Thanks for your thoughts, Mike -- very appreciated.
I can hopefully answer some of your questions.
1. We do not know ambient temps ... This has a huge effect on any thermals if the delta between the cooling air and the heat sources reaches the 'point-of-no-return'. if the delta is too small you will never be able to cool it down again properly other than stopping any workload or shutting it off.
Ambient temps: the room air is kept at 68F (20C). The air inside the case has a "case temp" that is also referenced in some of the IPMI logs as well, and it sometimes approaches 37C, but does not seem to go above this. We don't know where the actual point of measurement is on the motherboard/case for this, though, just what the logs say, unfortunately.
2. The case with this load of periphery inside is 'useless' in terms of providing airflow ... Simple said it's just too small to allow any flow
I'm not sure the case is the only factor here, as I have a Knights Landing and dual Xeon platinum 8180 from HP with identical or smaller cases. It's just that the HP case has a bunch of strange cooling inside, and the Knights Landing is watercooled. Neither of those systems overheat on the same workloads. A friend of mine also built into an ATX mid case with a couple of older Xeons and it (apparently) doesn't overheat.
3. Did you consider the installed periphery giving up heat into the case? I mean there are tons of added NVME's, HBA, graphic card etc ... All producing lots of thermal energy
No, I didn't -- and this is a good point. There is a lot of...stuff in here. Unlike the HP, which has a bunch of modular compartments with dedicated fans whooshing across each separately, everything is sort of mixed together in here like in a desktop PC. During my workloads, though, the GPU is never running load while the CPUs are, and the I/O is usually staggered around the computation, so it's not terribly likely the components would all be under load at once. Of course RAM is an exception, as the CPUs and RAM are often under very high load together.
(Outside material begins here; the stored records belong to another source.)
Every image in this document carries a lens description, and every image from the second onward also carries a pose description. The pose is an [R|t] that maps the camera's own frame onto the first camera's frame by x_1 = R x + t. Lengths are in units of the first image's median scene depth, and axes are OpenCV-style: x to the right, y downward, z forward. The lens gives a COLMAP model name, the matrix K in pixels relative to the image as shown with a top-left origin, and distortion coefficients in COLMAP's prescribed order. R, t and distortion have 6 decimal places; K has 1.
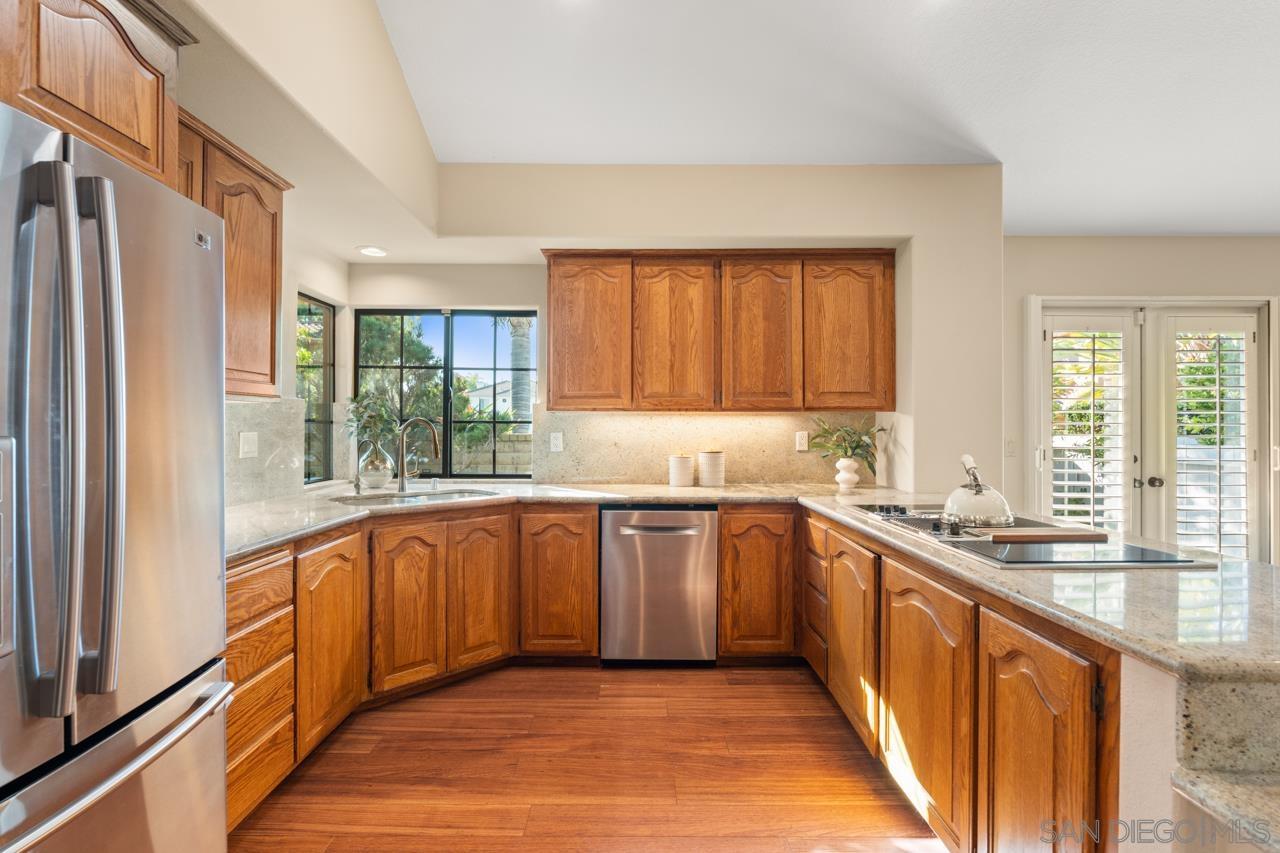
lens RADIAL K [[615.0, 0, 640.0], [0, 615.0, 426.5], [0, 0, 1]] dist [0.001080, 0.000047]
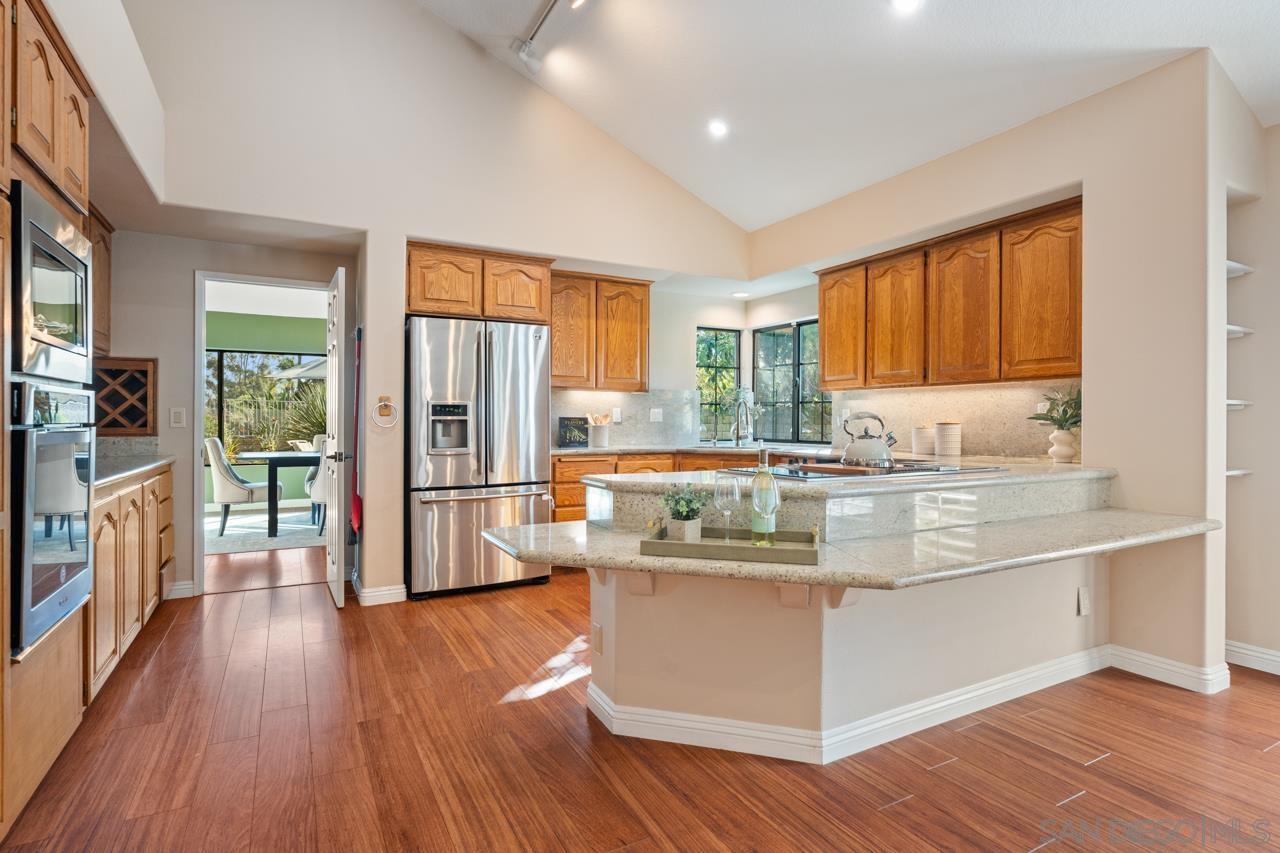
lens RADIAL K [[648.7, 0, 640.0], [0, 648.7, 426.5], [0, 0, 1]] dist [0.001485, 0.000095]
pose [[0.476133, 0.006813, -0.879347, 0.914416], [-0.000167, 0.999971, 0.007658, 0.039857], [0.879373, -0.003499, 0.476121, -0.015567]]
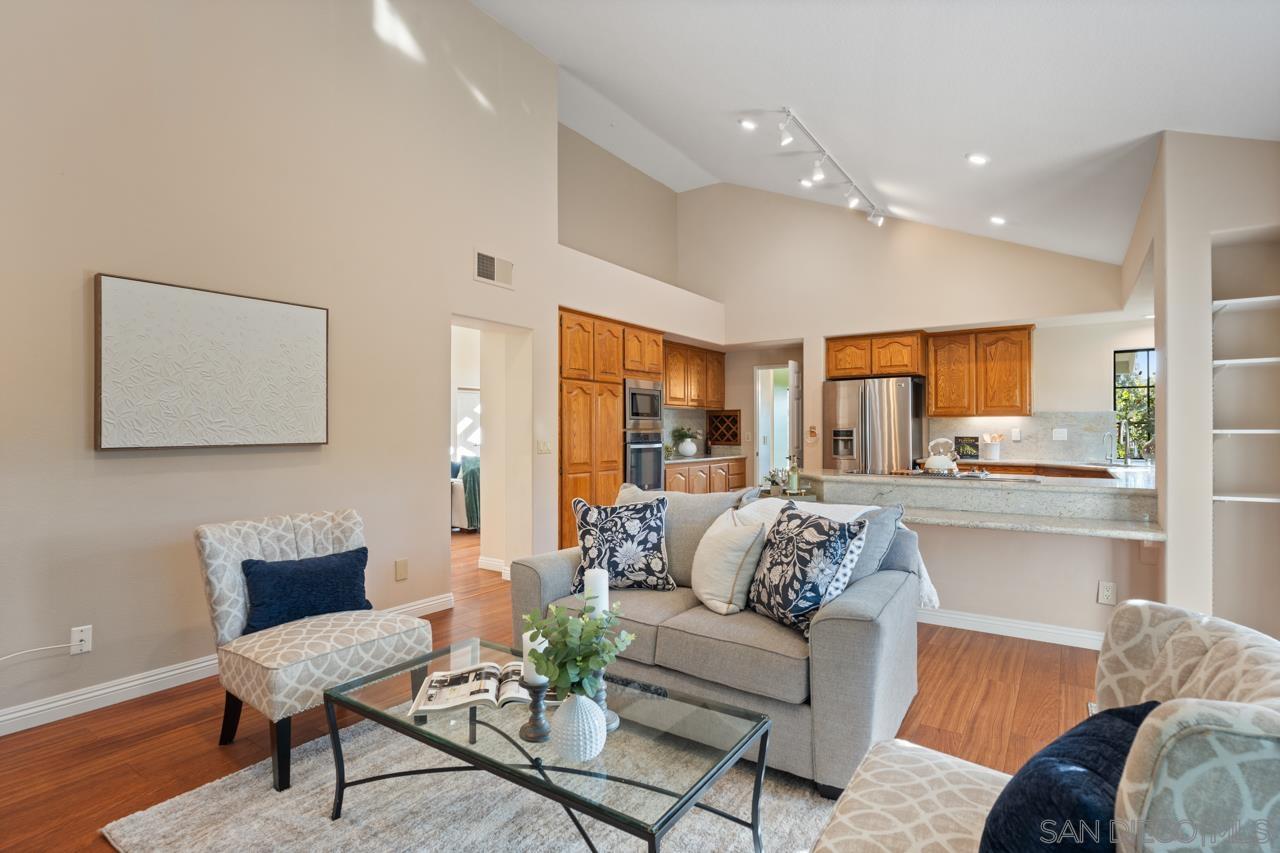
lens RADIAL K [[627.8, 0, 640.0], [0, 627.8, 426.5], [0, 0, 1]] dist [-0.000020, -0.000005]
pose [[-0.569353, -0.006421, -0.822068, 1.689410], [0.002962, 0.999947, -0.009861, 0.015094], [0.822088, -0.008049, -0.569304, 0.836053]]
7. Not to mention the direction of the airflow. Front to back & top is in my opinion the wrong way. The front fans are cooling the HDD's. Nothing else. The air around the HDD cages becomes already heated up. The first CPU fan takes the air directly from the heated HDD. The second CPU cooler sucks air from the super-hot controller between both CPUs.
This is interesting. Putting my hand in the case shows that the air coming past the hard drives is relatively cool still (of course, this is unscientific). But I do know the hard drives turn off when not in use (and I don't pull data from the RAID HDDs while doing computation, so they are confirmed to be powered down in an idle state while the CPUs are doing their work (which caches in RAM and occasionally checkpoints onto the NVME PCIe card). Changing the airflow direction has noticeably improved temperatures (a workload that failed in 60 seconds now runs to completion, albeit with some throttling at the 10 minute point as the RAM VRM cools off).
The lower the delta in temps between periphery and air temp in the case, the worse it gets ... You will never escape this circle if:
1. You don't use a bigger case allowing flowing air
The flux of air out of the exhaust fans is now quite high, where it was low before. A piece of paper dropped at case height is blown ~ 4 meters now. The same piece of paper was not blown 0.5 meters previously. I don't think case size alone is the greatest factor considering my functioning HP Z8 and Colfax Knights Landing rigs. But I'm sure you're right that it plays a role. This case is huge, though.
2. If you do not cool down your ambient temp
This is interesting -- how to do this? Ambient as in "within-case" or "outside of case"? Room temp A/C ensures 68F/20C consistently. A thermometer placed in front of the intake fans reports 68F during load.
3. If you place periphery in the direction of airflow and therefore slow down airflow
This makes sense. I do have this problem. I don't know how to fix it. I do know air is rushing past, but there are indeed a bunch of HDDs (and even the front of the case, which redirects inflow from the sides of the front panel!). There are also a bunch of RAM fans in the way, and a bunch of other pieces throughout the case.
4. If you use way too much fans interfering with each other in a counter-productive way
This is a good point, but not sure how to ensure air flow without more fans.
etc etc
This can go further and further. Start from new and totally rethink the environment.
Actually would really appreciate elaborating on the "etc etc" because all of this is helpful. I did not build this computer and have no idea what to rethink. Can you provide some pointers for a rebuild? (I might not be able to do it myself but it would help the company I bought it from to rebuild it, as this is now the
third reincarnation of the computer).